══ Selected text
Here today, Ghana Tomorrow

 

An article yesterday, June 30, about the Peace Corps in Ghana appeared in a Ghanaian newspaper written by RPCV Phillip Kurata . Kurata works for the State Department and writes for www.America.gov, a webiste of the State Department, that distributes news of the U.S. to the world. I thought you’d like to read what they are saying at State about us. Of course, Kurata is one of us. The first Peace Corps Volunteers arrived in Accra on the afternoon of September 1, 1961. The article has the arrival date in Ghana as August 30, but it was the afternoon of September1, 1961 according to John Demos, a member of the Ghana I. Fifty PCVs met Kennedy on the White House lawn, then went to a send-off party at the Ghanaian Embassy in Washington, D.C. on August 31. “Many libations were poured,” recalls Demos, a 1959 graduate of Harvard who had also done graduate work at Berkeley before Peace Corps Training, “and the program faculty accepted cigarette lighters inscribed with the heaviest pun of the year: ‘Here today, Ghana tomorrow.'”]

Ghana: Peace Corps — ‘Born in America, But Learned to Walk in Ghana’

by Phillip Kurata (Tunisia 1967-69)

The Peace Corps, one of President John F. Kennedy’s enduring legacies, was launched in Ghana in 1961. Nearly a half century later, the corps is still going strong in the West African country, with volunteers involved in teaching, health and sanitation training, natural resource management and small business development.

“The Peace Corps was born in America, but learned to walk in Ghana,” Peace Corps director for Ghana Michael Koffman told America.gov.

The first batch of volunteers to go abroad, 52 of them, stepped off a plane in Accra on August 30, 1961. Those young, idealistic Americans had heeded Kennedy’s call to serve in his inaugural address: “And so, my fellow Americans: Ask not what your country can do for you — ask what you can do for your country.”
════
**Complete the following**.
• A. Transcribe the portion of the Peace Corps article that begins with the words containing "Ghana: Peace Corps" and ends with "small business development.".
• B. Name every field of work that the Peace Corps article says volunteers in Ghana are involved in.
• C. Extend the Peace Corps article, picking up after its last sentence.
The records after this point are separate material and have no connection to the Peace Corps article.
══ Records shown
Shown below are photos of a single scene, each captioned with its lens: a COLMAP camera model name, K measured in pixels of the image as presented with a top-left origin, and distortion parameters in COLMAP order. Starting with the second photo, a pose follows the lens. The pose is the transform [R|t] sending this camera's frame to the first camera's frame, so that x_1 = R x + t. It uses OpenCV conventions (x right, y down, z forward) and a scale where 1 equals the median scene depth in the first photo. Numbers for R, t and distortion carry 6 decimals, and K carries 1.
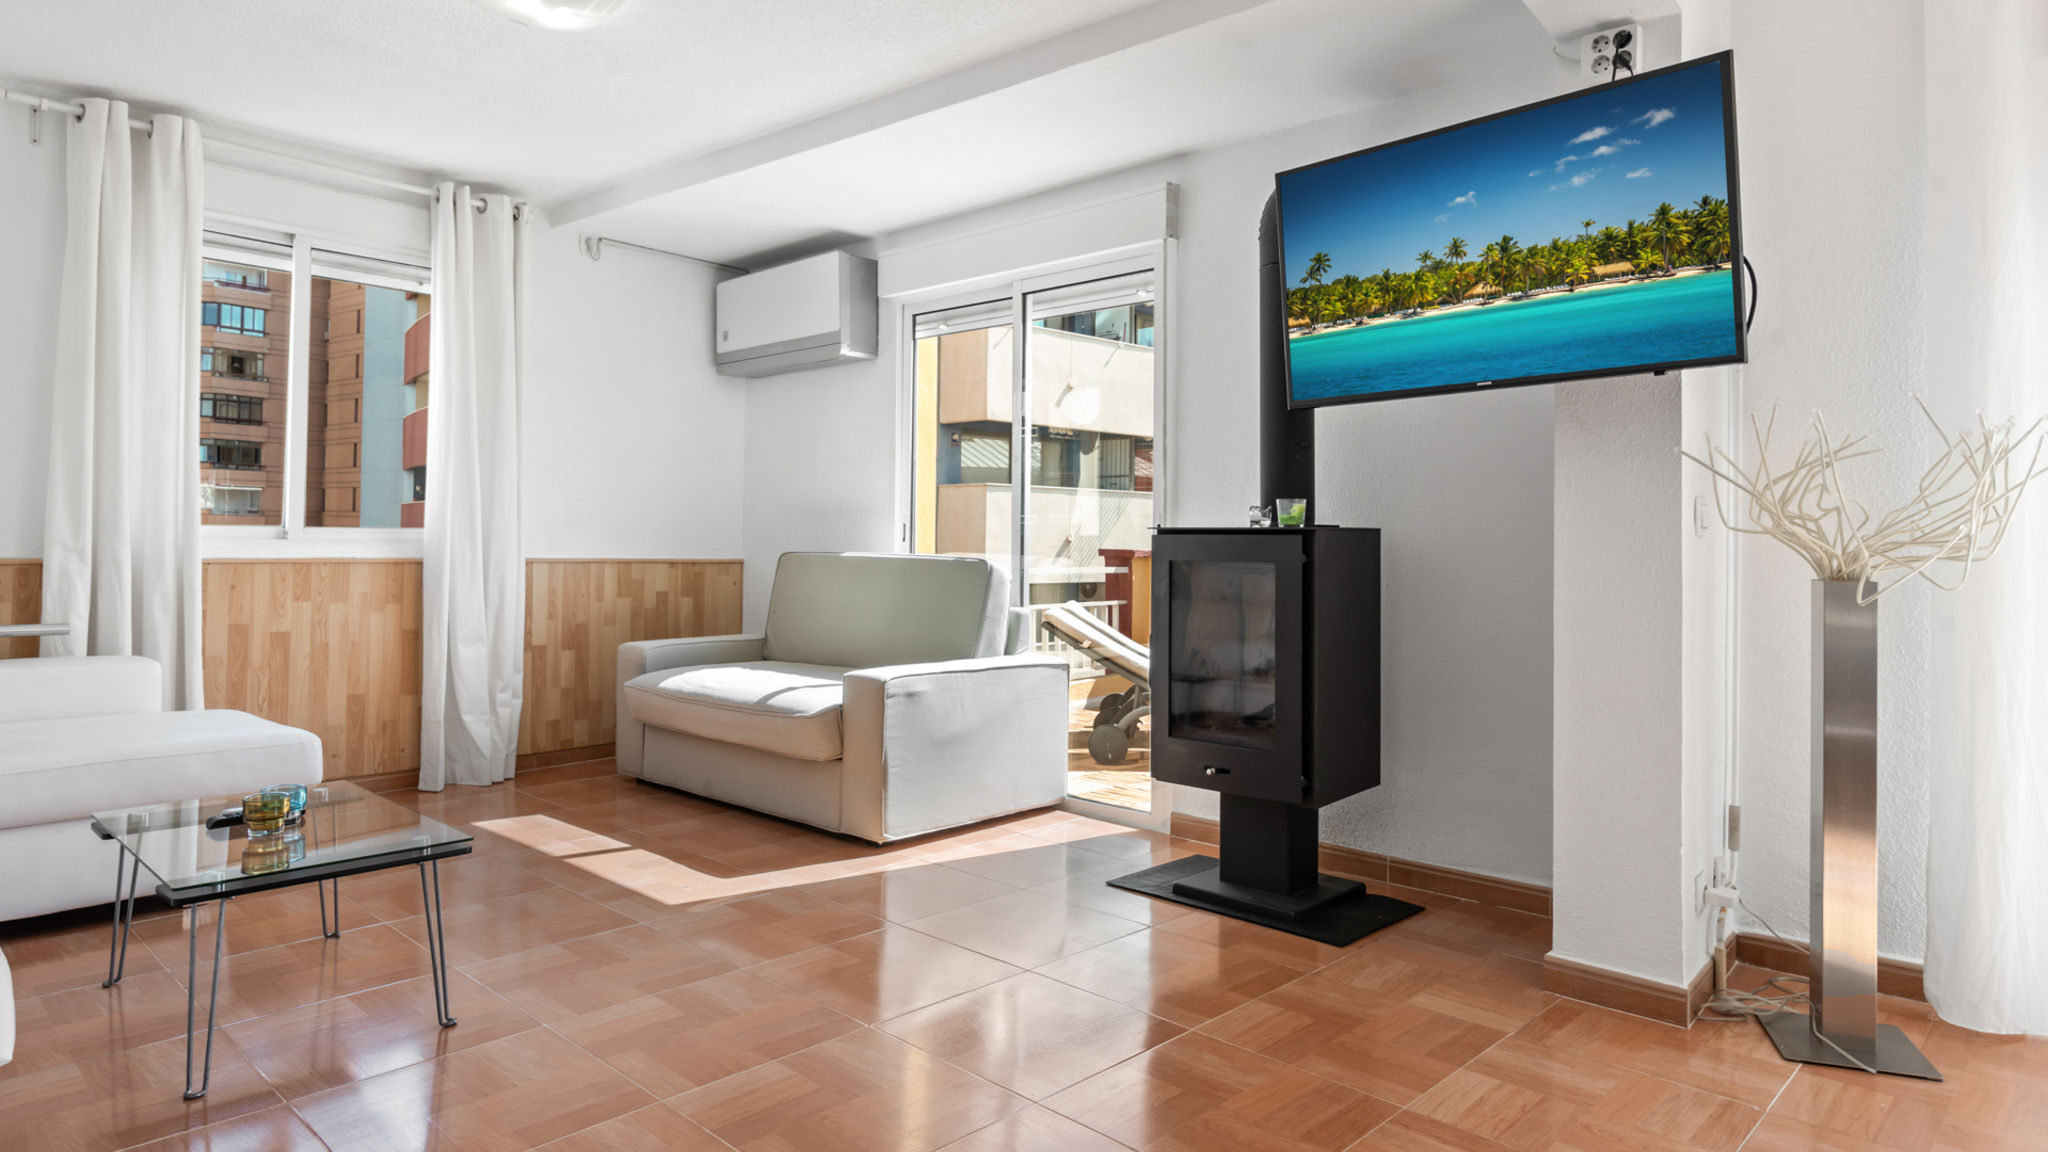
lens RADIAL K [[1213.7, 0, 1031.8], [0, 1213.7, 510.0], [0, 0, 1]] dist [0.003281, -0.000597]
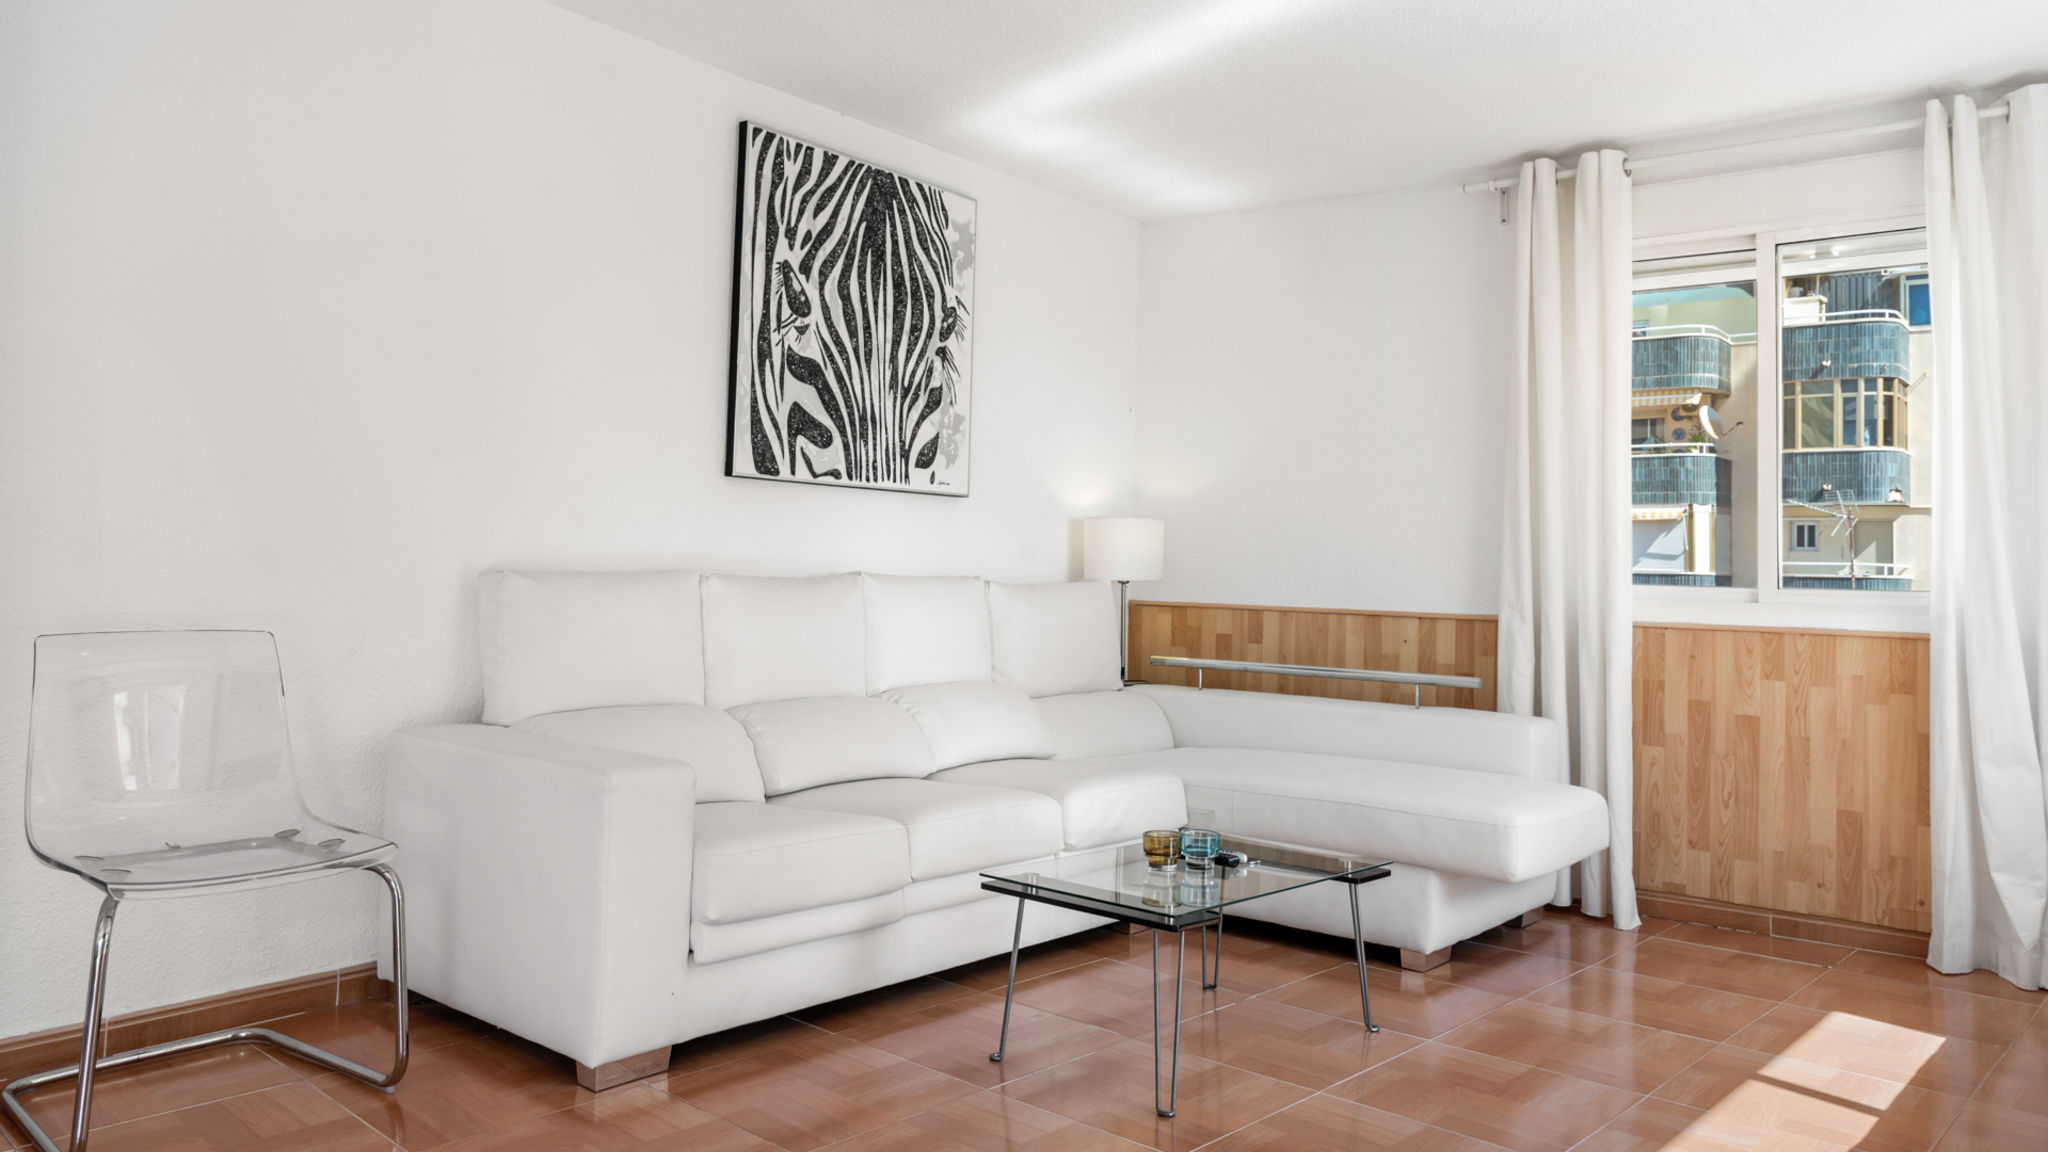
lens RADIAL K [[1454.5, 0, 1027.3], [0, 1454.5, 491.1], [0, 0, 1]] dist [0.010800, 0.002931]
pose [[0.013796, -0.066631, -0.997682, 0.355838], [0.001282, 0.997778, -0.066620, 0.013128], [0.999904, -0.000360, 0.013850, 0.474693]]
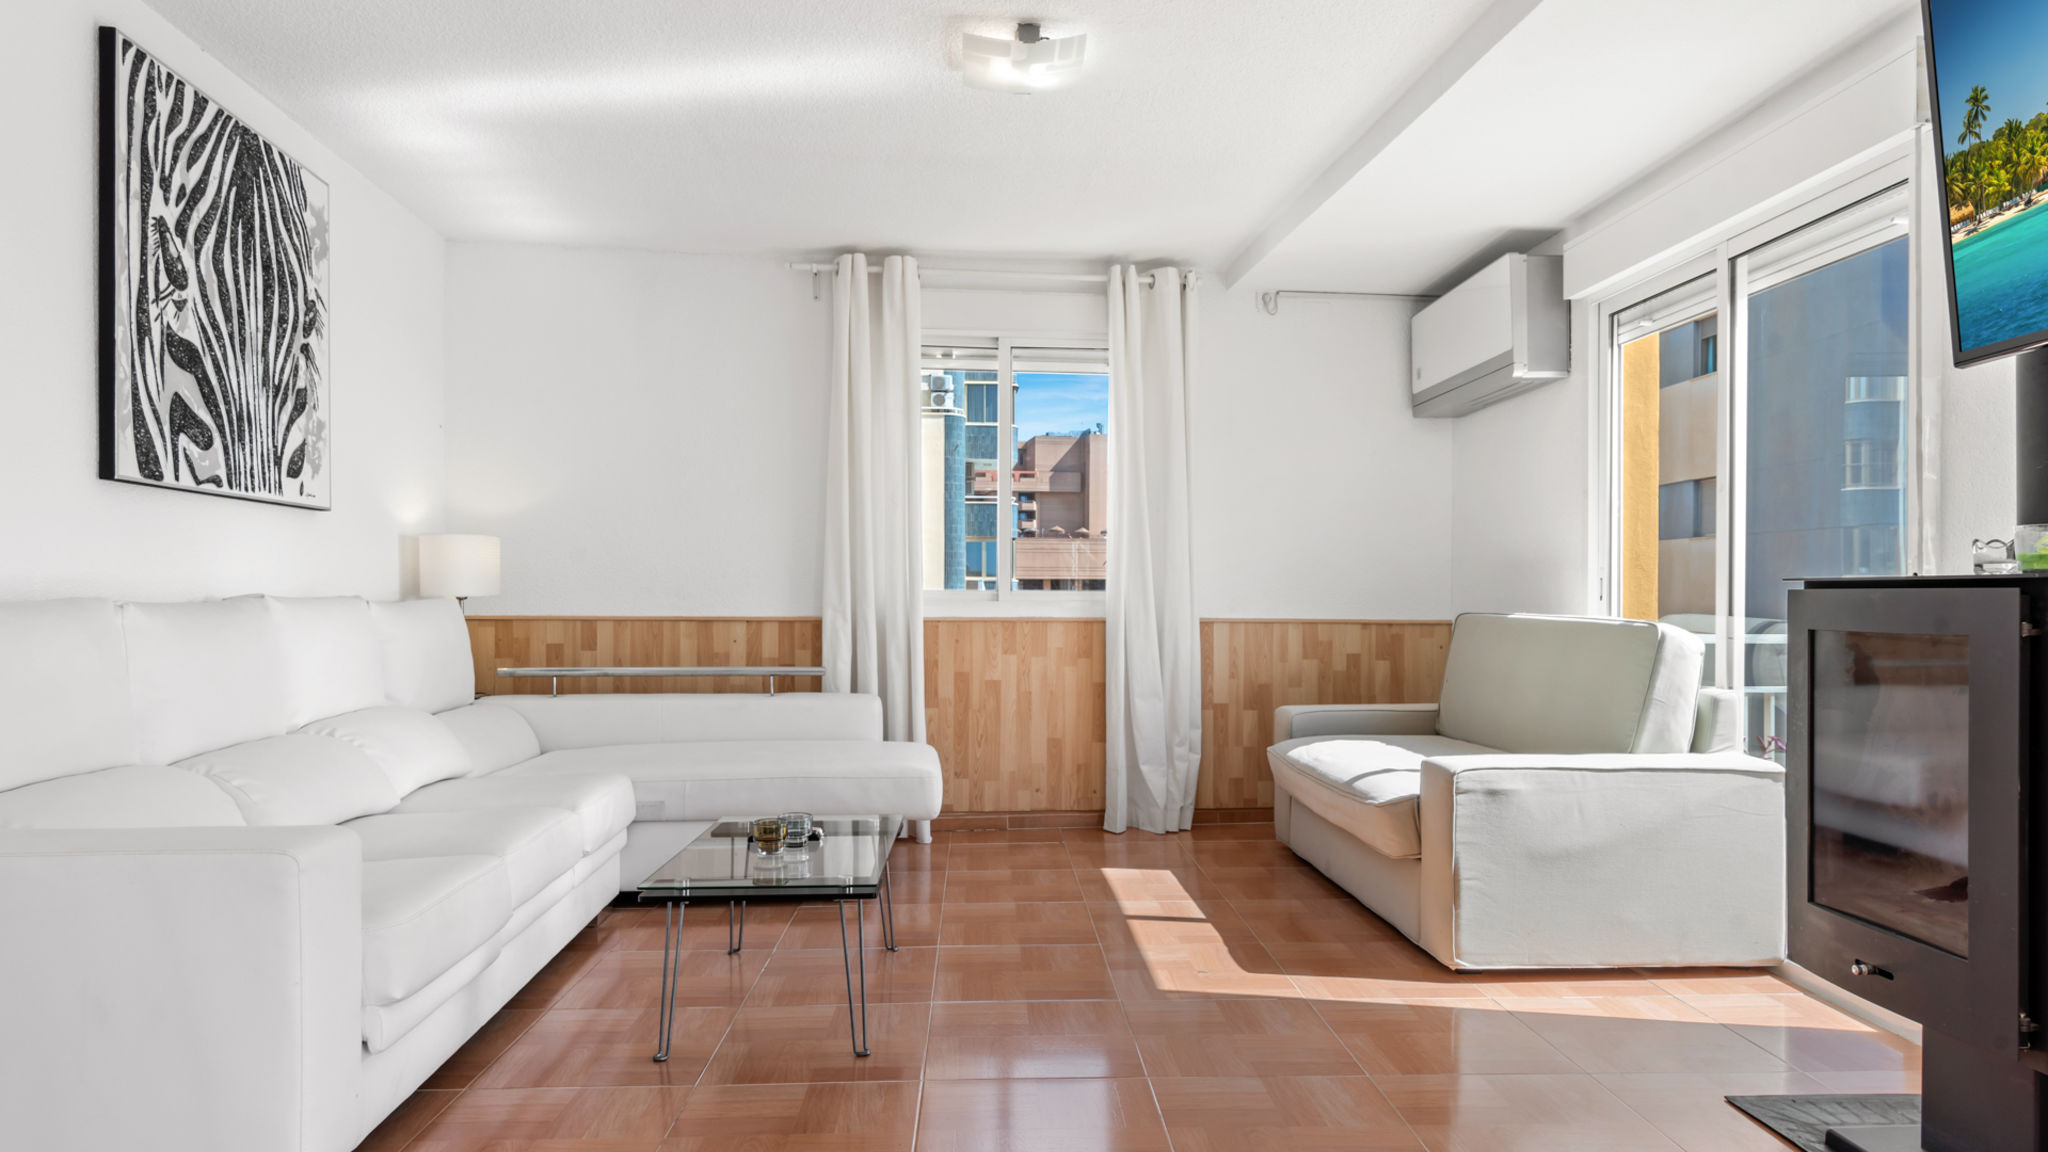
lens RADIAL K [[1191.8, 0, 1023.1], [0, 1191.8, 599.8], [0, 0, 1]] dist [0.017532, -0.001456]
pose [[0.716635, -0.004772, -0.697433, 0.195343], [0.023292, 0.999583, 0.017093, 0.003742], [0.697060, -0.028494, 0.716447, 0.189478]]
════
**Expected outputs**.
• A.
Ghana: Peace Corps — ‘Born in America, But Learned to Walk in Ghana’

by Phillip Kurata (Tunisia 1967-69)

The Peace Corps, one of President John F. Kennedy’s enduring legacies, was launched in Ghana in 1961. Nearly a half century later, the corps is still going strong in the West African country, with volunteers involved in teaching, health and sanitation training, natural resource management and small business development.

• B. teaching, health and sanitation training, natural resource management, small business development

• C.
Volunteers in 1961 were assigned to education and literacy projects. In the 1970s and 1980s, the scope of work expanded to teaching math, science, business, and French in secondary schools, as well as providing special education for the mentally disabled, teacher training, and agricultural technology — “a wide, wide range” of projects, in Koffman’s words.

Despite coups and other political upheavals, the Peace Corps has maintained an uninterrupted presence in Ghana, a relationship rare among developing countries.

“Ghana has proven to be a stable place,” Koffman said, “even when Ghanaians were working out internal issues. The government and people of Ghana have always treated volunteers warmly, and their safety has never been threatened. Ghana has always cherished its relationship with the Peace Corps. As a result, it has been getting stronger and stronger.”

Ghana’s growing political maturity, evidenced by the election in December 2008 that brought John Atta Mills to the Ghanaian presidency, has contributed to that relationship. “The election happened gracefully, without violence,” Koffman said. “It shows Ghana is a peaceful, forward-looking country.” The December election was the fifth peaceful transfer of presidential power and the second time that an opposition candidate has won.

When President Obama visits Ghana in July, 132 volunteers will be at work around the country, with another 63 new arrivals completing in-country training. Forty percent of the volunteers in Ghana are assigned to middle schools and high schools, teaching science and computer technology. “Interest in computers is very, very high. American young people have a lot to offer in teaching computer skills,” Koffman said. The Peace Corps also has volunteers trained in sign language teaching visual arts in a school for the deaf.

In the natural resource management program, Koffman highlighted the work of helping Ghanaians cultivate, harvest and market moringa trees, whose leaves have high nutritional value.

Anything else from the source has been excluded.